Exercise details →
Write out nothing except the lines running from the one containing "line: (125, 1069) -> (93, 795), added" to the last line of the data, exactly as they stand.

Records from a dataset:

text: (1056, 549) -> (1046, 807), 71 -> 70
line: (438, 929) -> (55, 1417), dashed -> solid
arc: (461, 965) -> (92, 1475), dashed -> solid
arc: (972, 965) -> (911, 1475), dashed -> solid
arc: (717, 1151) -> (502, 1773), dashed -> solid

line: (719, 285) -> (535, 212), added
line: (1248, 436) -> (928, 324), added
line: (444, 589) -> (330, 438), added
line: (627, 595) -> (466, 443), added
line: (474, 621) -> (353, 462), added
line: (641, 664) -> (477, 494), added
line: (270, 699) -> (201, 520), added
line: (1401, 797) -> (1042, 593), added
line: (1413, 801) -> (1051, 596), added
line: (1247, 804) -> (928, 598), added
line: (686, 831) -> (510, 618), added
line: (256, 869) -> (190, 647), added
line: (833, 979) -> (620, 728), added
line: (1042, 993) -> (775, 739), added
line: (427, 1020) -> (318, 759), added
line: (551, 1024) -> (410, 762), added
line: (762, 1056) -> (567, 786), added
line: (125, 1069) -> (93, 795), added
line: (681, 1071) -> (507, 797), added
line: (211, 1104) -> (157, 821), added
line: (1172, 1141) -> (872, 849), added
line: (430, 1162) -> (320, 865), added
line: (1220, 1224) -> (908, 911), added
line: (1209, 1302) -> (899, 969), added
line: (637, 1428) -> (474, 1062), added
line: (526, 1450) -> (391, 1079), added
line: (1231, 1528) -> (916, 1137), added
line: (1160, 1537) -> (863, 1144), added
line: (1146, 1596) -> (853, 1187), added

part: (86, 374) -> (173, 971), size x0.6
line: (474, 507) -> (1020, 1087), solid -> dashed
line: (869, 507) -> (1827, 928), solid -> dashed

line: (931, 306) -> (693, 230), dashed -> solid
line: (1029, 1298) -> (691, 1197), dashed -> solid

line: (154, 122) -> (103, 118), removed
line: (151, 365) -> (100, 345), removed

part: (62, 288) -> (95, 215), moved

Solution →
line: (125, 1069) -> (93, 795), added
line: (681, 1071) -> (507, 797), added
line: (211, 1104) -> (157, 821), added
line: (1172, 1141) -> (872, 849), added
line: (430, 1162) -> (320, 865), added
line: (1220, 1224) -> (908, 911), added
line: (1209, 1302) -> (899, 969), added
line: (637, 1428) -> (474, 1062), added
line: (526, 1450) -> (391, 1079), added
line: (1231, 1528) -> (916, 1137), added
line: (1160, 1537) -> (863, 1144), added
line: (1146, 1596) -> (853, 1187), added

part: (86, 374) -> (173, 971), size x0.6
line: (474, 507) -> (1020, 1087), solid -> dashed
line: (869, 507) -> (1827, 928), solid -> dashed

line: (931, 306) -> (693, 230), dashed -> solid
line: (1029, 1298) -> (691, 1197), dashed -> solid

line: (154, 122) -> (103, 118), removed
line: (151, 365) -> (100, 345), removed

part: (62, 288) -> (95, 215), moved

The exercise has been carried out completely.